This project aims to analyze transaction data, extract meaningful insights through Exploratory Data Analysis (EDA), perform feature engineering, train a machine learning model to classify fraudulent transactions, and deploy a simple API with a Web UI to predict fraud in real-time.
## Dataset Description
The dataset consists of various features related to transactions, including details about the merchant, transaction amount, user details, and location. The key features are:
* **trans_date_trans_time** : Timestamp of the transaction.
* **cc_num** : Credit card number (anonymized transaction number).
* **merchant** : Name of the merchant.
* **category** : Type of merchant.
* **amt** : Amount transferred.
* **first, last** : First and last name of the cardholder.
* **gender** : Gender of the cardholder.
* **street, city, state, zip** : Location details of the cardholder.
* **lat, long** : Latitude and longitude of the cardholder.
* **city_pop** : Population of the city.
* **job** : Job description of the cardholder.
* **dob** : Date of birth of the cardholder.
* **trans_num** : Unique transaction number.
* **unix_time** : Unix timestamp.
* **merch_lat, merch_long** : Latitude and longitude of the merchant.
* **is_fraud** : Target variable (1 for fraud, 0 for legitimate transactions).
# Tasks:
### 1. Exploratory Data Analysis (EDA)
* Check for missing values and handle them appropriately.
* Analyze the distribution of transaction amounts.
* Identify correlations between different features.
* Visualize geographical patterns of fraudulent transactions.
* Investigate high-risk categories and merchants.
### 2. Feature Engineering
* Convert categorical variables into numerical representations.
* Derive additional features like transaction velocity, distance between merchant and user, and age of the cardholder.
* Normalize and scale numerical features.
* Extract time-based features (hour, day, weekday, month) from `trans_date_trans_time`.
* One-hot encode categorical features where necessary.
### 3. Model Training
* Split data into training and testing sets.
* Use classification algorithms like Logistic Regression, Random Forest, XGBoost, or Neural Networks.

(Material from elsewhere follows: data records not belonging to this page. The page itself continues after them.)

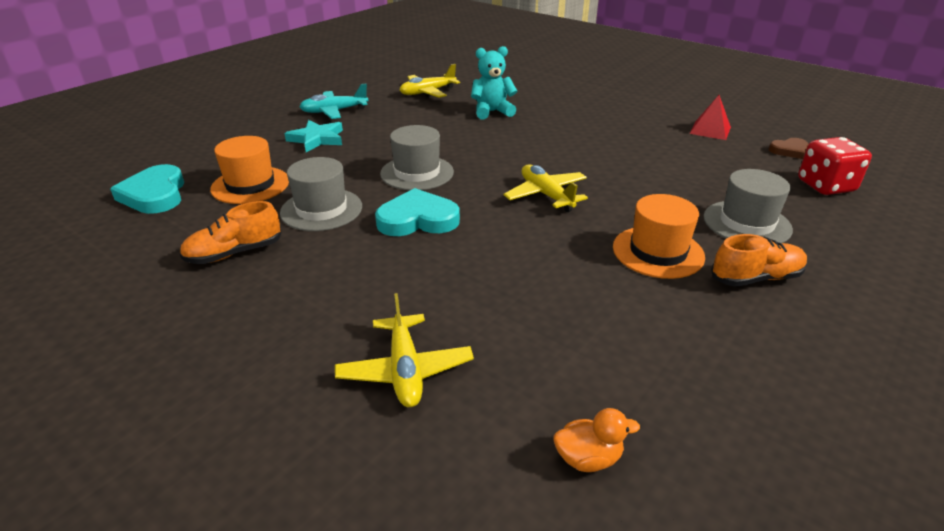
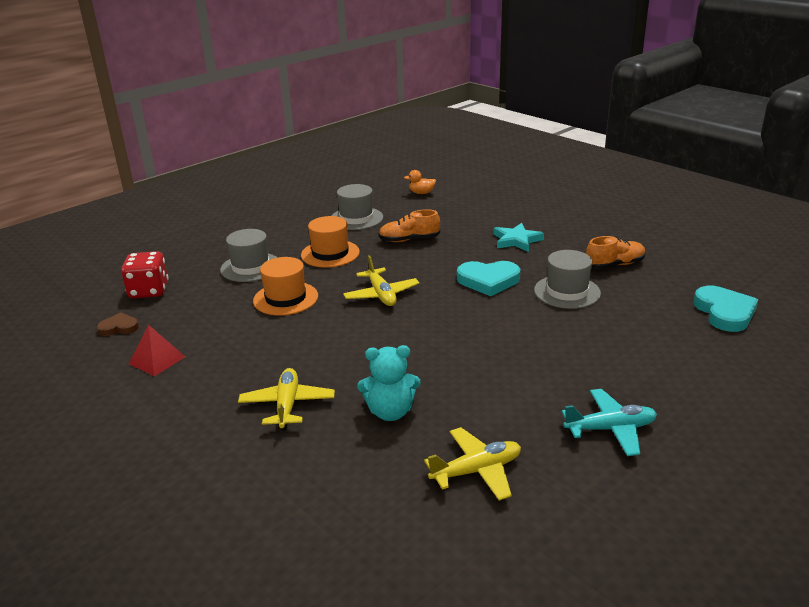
camera: 170 degrees left, 5 degrees down
orange hat [210,136,289,204] -> orange hat moved to [253,257,318,316]
turquoise star [284,120,343,152] -> turquoise star moved to [494,223,544,252]
yellow plane [335,293,474,407] -> yellow plane moved to [238,368,335,431]
grey hat [380,125,454,190] -> grey hat moved to [331,184,383,230]
orange shoe [711,234,807,287] -> orange shoe moved to [379,209,440,242]

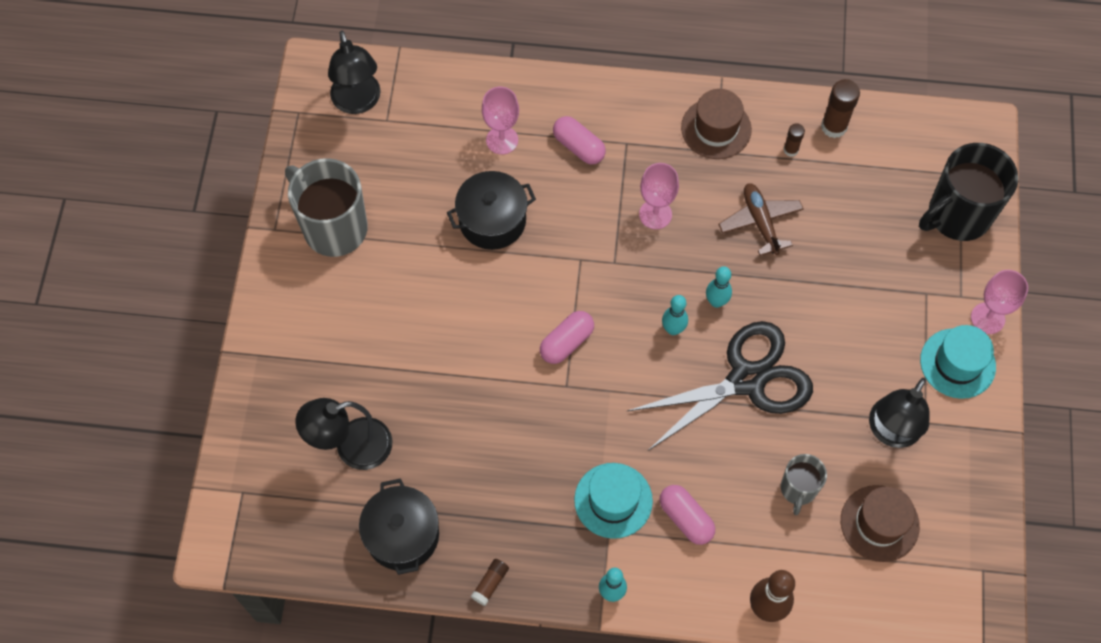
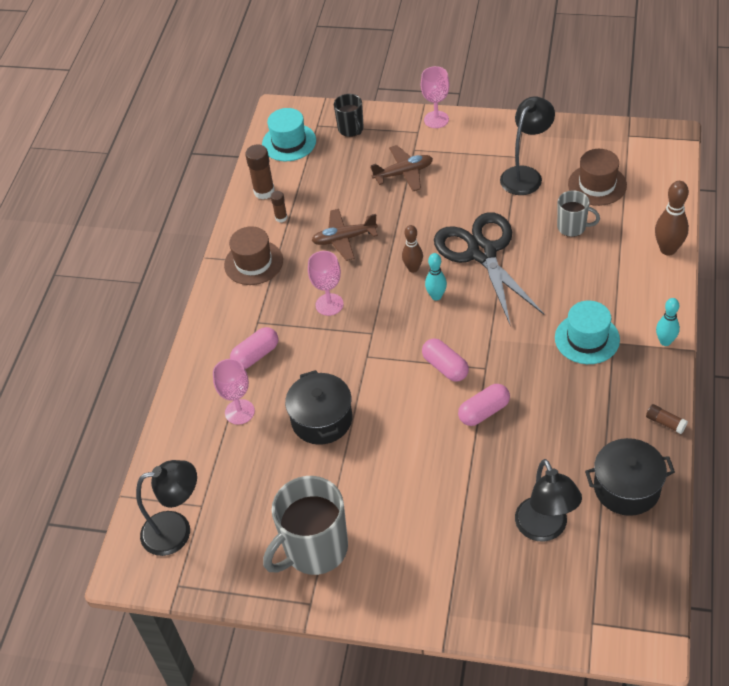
camera: 80 degrees left, 15 degrees down
pink capsule [659,485,715,545] -> pink capsule moved to [458,384,510,426]
turquoise bowling pin [706,266,732,308] -> brown bowling pin [402,225,423,273]
black lamp [869,378,930,448] -> black lamp turned 90 degrees counterclockwise [500,97,555,195]
black mug [919,143,1018,241] -> black mug [334,94,364,137], size x0.54
turquoise hat [920,325,996,399] -> turquoise hat moved to [262,108,316,161]
none -> brown plane [370,145,433,191]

* Train models using cross-validation and optimize hyperparameters.
* Evaluate models using accuracy, precision, recall, and F1-score.
### 4. API Deployment (Flask/FastAPI)
* Create an API that takes transaction details as input and predicts fraud.
* Use Flask or FastAPI to build an endpoint (`/predict`).
* Load the trained model and use it for inference.
* Deploy the API using Docker or a cloud service.
### 5. Web UI for Fraud Prediction
* Develop a simple HTML/CSS/JavaScript frontend.
* Integrate the frontend with the API to take user input and display fraud predictions.
* Use a framework like Streamlit or Flask to build a minimal UI.
## Installation and Usage
### Prerequisites
Ensure you have Python 3.x installed along with the required dependencies.